*Extrait*:

..............................

Vu la procédure suivante :
Procédure contentieuse antérieure
M. A... C... a demandé au tribunal administratif de Clermont-Ferrand d'annuler l'arrêté du 26 novembre 2024 du préfet du Puy-de-Dôme l'obligeant à quitter le territoire français sans délai, fixant le pays de renvoi et lui interdisant de retourner sur le territoire français pour une durée de cinq ans.
Par un jugement n° 2402993 du 12 décembre 2024, la magistrate désignée par la présidente du tribunal administratif de Clermont-Ferrand a rejeté sa demande.

..............................

*Données fournies*:
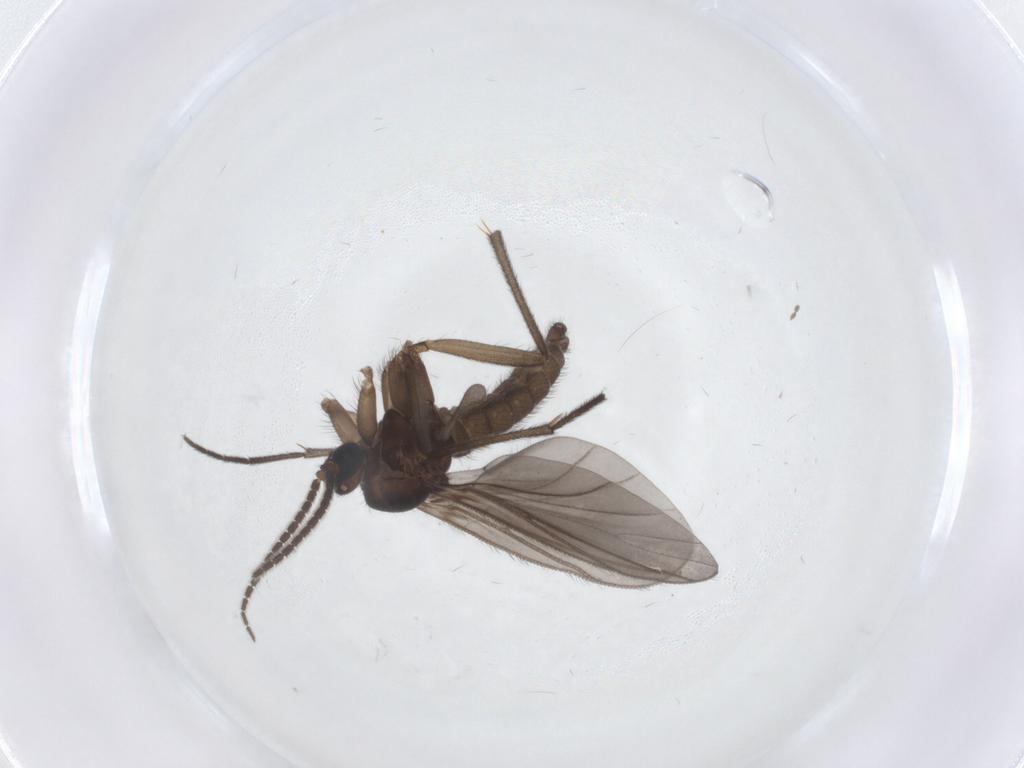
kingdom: Animalia
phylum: Arthropoda
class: Insecta
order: Diptera
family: Sciaridae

..............................

*Liste des tâches*:
1 > Énumérez toutes les mesures que l'arrêté du 26 novembre 2024 prend envers M. A... C..., selon l'extrait de décision de justice.
2 > Continuez l'extrait de décision de justice à partir de sa dernière phrase.

*Réponses attendues*:
1 >
- L'obligation de quitter le territoire français sans délai
- La fixation du pays de renvoi
- L'interdiction de retourner sur le territoire français pour une durée de cinq ans

2 >
Procédure devant la cour
Par une requête, enregistrée le 9 janvier 2025, M. C..., représenté par Me Khanifar, demande à la cour :
1°) d'annuler ce jugement et cet arrêté ;
2°) d'enjoindre au préfet du Puy-de-Dôme de procéder à l'effacement de son signalement aux fins de non-admission dans le système d'information Schengen et de lui délivrer une autorisation provisoire de séjour dans un délai de deux jours à compter de la notification de l'arrêt à intervenir ;
3°) de mettre à la charge de l'Etat la somme de 2 000 euros à verser à son conseil au titre de l'article L. 761-1 du code de justice administrative et de l'article 37 de la loi du 10 juillet 1991.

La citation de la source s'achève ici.